▶ **DEINE AUFGABE**
Zähl alle Benutzernamen auf, die im Textauszug über SSDs und Festplatten vorkommen, und nenne jeden nur einmal.

Also ich stand auch kurz davor eine SSD zu holen, aber nachdem ich beim Kumpel gesehen habe wie die Leistung bei Multithreading ist, nein Danke.
Sind einfach noch zu Teuer und nicht richtig ausgereift.
Bereue es nicht die VR 150er geholt zu haben. Merke den Leistungszuwachs sogar im Vergleich mit meiner alten Raptor 36 GB


----------



## Harlekin (30. März 2009)

*AW: Die größten Festplatten gegen die schnellsten SSDs - Vorschau auf PCGH 05/2009*



Teclis16 schrieb:


> alles klar, dann wird die 15GB echt ein wenig zu klein bemesen sein. die anderen sind amir allerdings noch zu teuer, dann muss ich wohl noch ein bissl warten


Vista dürfte das Netbook auch ein bissel überlasten.
Dells Inspiron Mini12 wurde anfangs auch mit der CPU und Vista ausgeliefert. Nach einiger Kritik gibts jetzt nur noch XP.


----------



## Harlekin (30. März 2009)

*AW: Die größten Festplatten gegen die schnellsten SSDs - Vorschau auf PCGH 05/2009*



micky23 schrieb:


> Also ich stand auch kurz davor eine SSD zu holen, aber nachdem ich beim Kumpel gesehen habe wie die Leistung bei Multithreading ist, nein Danke.
> Sind einfach noch zu Teuer und nicht richtig ausgereift.


Kommt ganz drauf an. Gibts ja schon recht ausgereifte SSDs. Und vorallem in Subnotebooks (~12"- Klasse) dürften SSDs meistens deutlich schneller sein als sone 1,8" HDD.


----------



## FortunaGamer (30. März 2009)

*AW: Die größten Festplatten gegen die schnellsten SSDs - Vorschau auf PCGH 05/2009*

Bis zu doppelter geschwindischkeit Bei denn SSD-Platten nicht schlecht. Aber mir sind die zu Kein und zu Teuer, wenn 500 GB Platten auf so 200€ fallen werde ich es mir überlegen.


----------



## micky23 (30. März 2009)

*AW: Die größten Festplatten gegen die schnellsten SSDs - Vorschau auf PCGH 05/2009*



Harlekin schrieb:


> Kommt ganz drauf an. Gibts ja schon recht ausgereifte SSDs. Und vorallem in Subnotebooks (~12"- Klasse) dürften SSDs meistens deutlich schneller sein als sone 1,8" HDD.



Da hast recht, aber ich meinte Desktop.
Und die SSD die echt was drauf hat, kostet leider >750 €


----------



## steinschock (31. März 2009)

*AW: Die größten Festplatten gegen die schnellsten SSDs - Vorschau auf PCGH 05/2009*

Da binn ich mal gespannt.
Ich kenne fast jeden Test/Bench und die Probleme beim SSD testen.

Und das Sequenziell nicht das Problem ist sondern Random und I/O.

Leider wird Sequenziell immer in den Vordergrund gestellt,
und sagt wenig über den Alltagsbetrieb.

▶ **GESPEICHERTE DATEN**
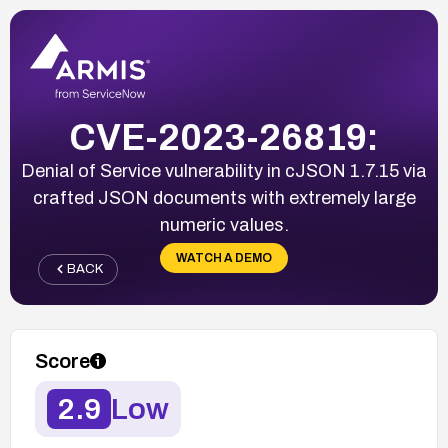
CVE-2023-26819:
Denial of Service vulnerability in cJSON 1.7.15 via
crafted JSON documents with extremely large
numeric values.
WATCH A DEMO
BACK
Score
2.9
Low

▶ **LÖSUNG**
Harlekin, Teclis16, micky23, FortunaGamer, steinschock